TEHRAN, Iran – Iran told the U.N. nuclear watchdog agency Tuesday it planned to resume nuclear fuel research after a 2 1/2 -year hiatus, issuing a fresh challenge to Western nations concerned that Tehran is trying to build an atomic weapon.
International Atomic Energy Agency head Mohamed ElBaradei said it was important that Tehran “maintains its suspension of all enrichment-related activity” as a way of reducing international suspicions about its nuclear plans.
Mohammad Saeedi, deputy head of the Atomic Energy Organization of Iran, said research would “resume in cooperation and coordination with the IAEA in the next few days,” adding that it would “have little to do with the production of nuclear fuel.”
Beyond that, he would not specify what type of research Tehran planned but said its nuclear program had suffered significantly during the research suspension.
Iran has said it remains determined, at some point, to resume uranium enrichment, a process that can produce fuel for nuclear weapons.
The Tuesday announcement, while vague, was certain to raise further concerns in the United States and among its European allies who believe Iran wants to build a nuclear arsenal. Tehran says its nuclear program is for electricity generation.

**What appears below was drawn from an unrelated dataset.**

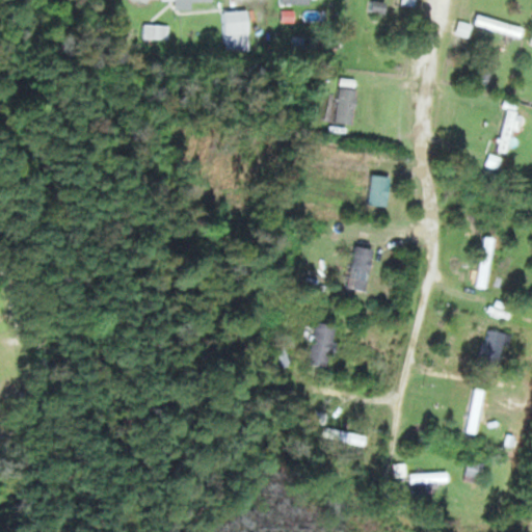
[(224,51),(246,51),(246,10),(223,11),(224,51)]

The Iranian mission to the IAEA said Tehran has decided to resume from Feb. 9 research and development “on the peaceful nuclear energy program which has been suspended,” ElBaradei told the agency’s board.
The United States later warned Iran against pursuing new nuclear research. “Our view is that if Iran takes any further enrichment-related steps, the international community will have to consider additional measures to constrain Iran’s nuclear ambitions,” State Department spokesman Sean McCormack said.
A European diplomat accredited to the agency said it was too early to evaluate whether it would scuttle talks planned for later this month.
The EU has said a resumption of work on the program would revive attempts to take Iran to the U.N. Security Council for violating the nuclear nonproliferation treaty.